Around the country, states and communities are adopting an “Employment First” philosophy, which starts with the belief that people of all abilities should have the opportunity to work in integrated workplaces.

Individuals, families, nonprofits, and states are stepping up and working together to provide the supports necessary to make this work, and to change the assumptions people make about the capabilities of people with disabilities.

I also saw this work go on at HHS under President George W. Bush, when we led the New Freedom Initiative to lay out a blueprint for more community integration. Olmstead helped create the environment for that kind of change.

Olmstead has changed the world for older adults, too. Providing some help with getting dressed or assistance with household tasks, or developing new assistive technologies, is often crucial to allowing older adults to continue living in their own homes.

What all of these changes have in common is that they put people with disabilities, as well as older adults, in control of their own lives, with help from their family if they need it.

Despite the great progress of the last two decades, we still have a lot of work to do to make Olmstead’s vision of options and integration a reality for all Americans.

Far too many people who could be—and who want to be—living independently in the community face barriers that lead to them living in institutions.

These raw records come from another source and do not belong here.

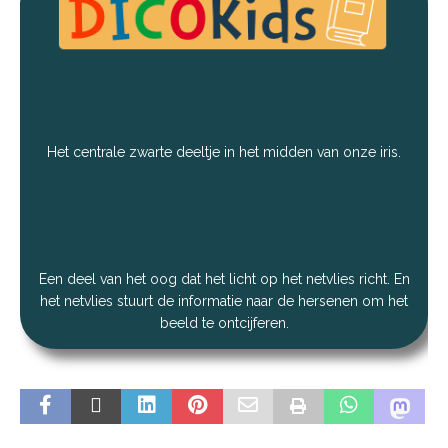
Het centrale zwarte deeltje in het midden van onze iris.
Een deel van het oog dat het licht op het netvlies richt. En
het netvlies stuurt de informatie naar de hersenen om het
beeld te ontcijferen.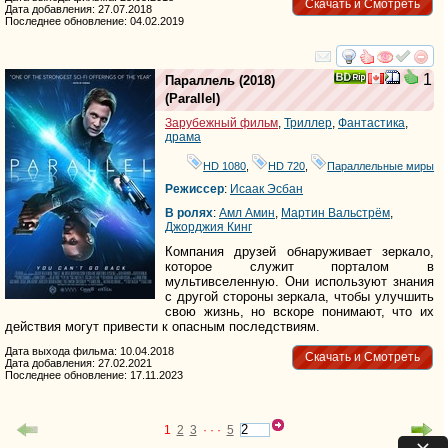
Скачать и Смотреть
Дата добавления: 27.07.2018
Последнее обновление: 04.02.2019
смотреть
инте
1
Параллель
(2018)
(
Parallel
)
Зарубежный фильм
,
Триллер
,
Фантастика
,
драма
HD 1080
,
HD 720
,
Параллельные миры
Режиссер
:
Исаак Эсбан
В ролях
:
Амл Амин
,
Мартин Вальстрём
,
Джорджия Кинг
Компания друзей обнаруживает зеркало,
которое служит порталом в
мультивселенную. Они используют знания
с другой стороны зеркала, чтобы улучшить
свою жизнь, но вскоре понимают, что их
действия могут привести к опасным последствиям.
Дата выхода фильма: 10.04.2018
Скачать и Смотреть
Дата добавления: 27.02.2021
Последнее обновление: 17.11.2023
1
2
3
· · ·
5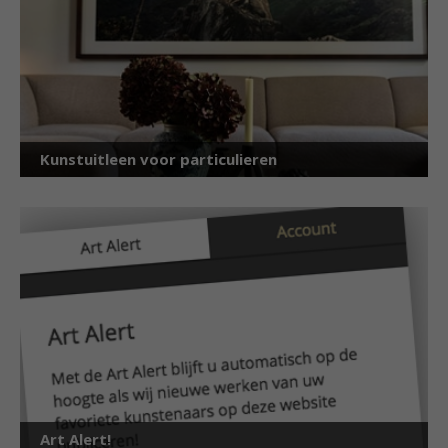
Kunstuitleen voor particulieren
Art Alert!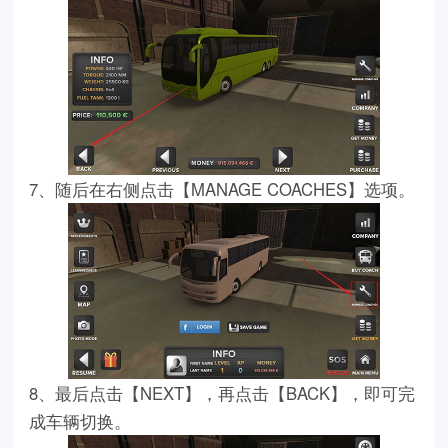
7、随后在右侧点击【MANAGE COACHES】选项。
8、最后点击【NEXT】，再点击【BACK】，即可完
成车辆切换。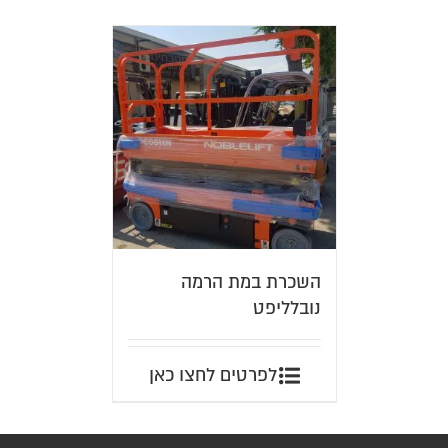
השכרת במת הרמה
נובלליפט
לפרטים לחצו כאן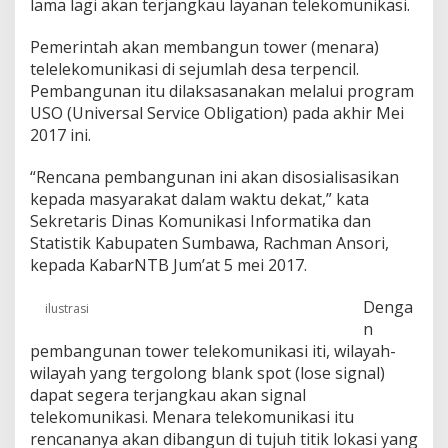
lama lagi akan terjangkau layanan telekomunikasi.
D
e
Pemerintah akan membangun tower (menara)
s
a
telelekomunikasi di sejumlah desa terpencil.
T
Pembangunan itu dilaksasanakan melalui program
e
USO (Universal Service Obligation) pada akhir Mei
r
2017 ini.
p
e
n
“Rencana pembangunan ini akan disosialisasikan
c
kepada masyarakat dalam waktu dekat,” kata
i
Sekretaris Dinas Komunikasi Informatika dan
l
Statistik Kabupaten Sumbawa, Rachman Ansori,
d
kepada KabarNTB Jum’at 5 mei 2017.
i
S
u
Denga
ilustrasi
m
n
b
pembangunan tower telekomunikasi iti, wilayah-
a
wilayah yang tergolong blank spot (lose signal)
w
a
dapat segera terjangkau akan signal
S
telekomunikasi. Menara telekomunikasi itu
e
rencananya akan dibangun di tujuh titik lokasi yang
g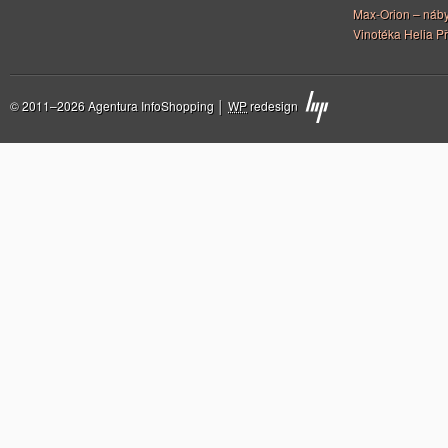
Max-Orion – náby
Vinotéka Helia Př
© 2011–2026 Agentura InfoShopping │
WP
redesign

That’s why we are committed to making home- and community-based services more easily available, to improving access to health care, and to improving quality and coordination of these services.

This is a piece of broader work going on across HHS. We’ve now all recognized that it’s foolish to pay for patients to stay in the hospital, but not pay for the preventive care that would help keep them out of the hospital in the first place.

This change in mindset has been part of a shift toward value-based healthcare, one of Secretary Azar’s top priorities, which requires looking at the continuum of care: prevention, treatment, palliative care, and other services.

But as you know, we need to think even more broadly. The continuum needs to include more than just “care”—we need to think more in terms of a “continuum of support and care.”

That means improving coordination between the health and human services sides of HHS, which is something we are actively working across the department to accomplish.

All Americans, including those who are older or have a disability, are best off when they can live their lives integrated and included in their communities, alongside people of all ages, with and without disabilities. And our communities, and our country, are stronger when we harness everyone’s talents and contributions.

We’ve made a lot of progress on that goal in the 20 years since the Olmstead decision, and it’s my hope the next 20 years will include even more such progress.

So thank you for the work all of you have done to make that progress possible, and thank you for your ongoing commitment to this important cause. Thank you for having me here to join in that celebration and recognize your work today.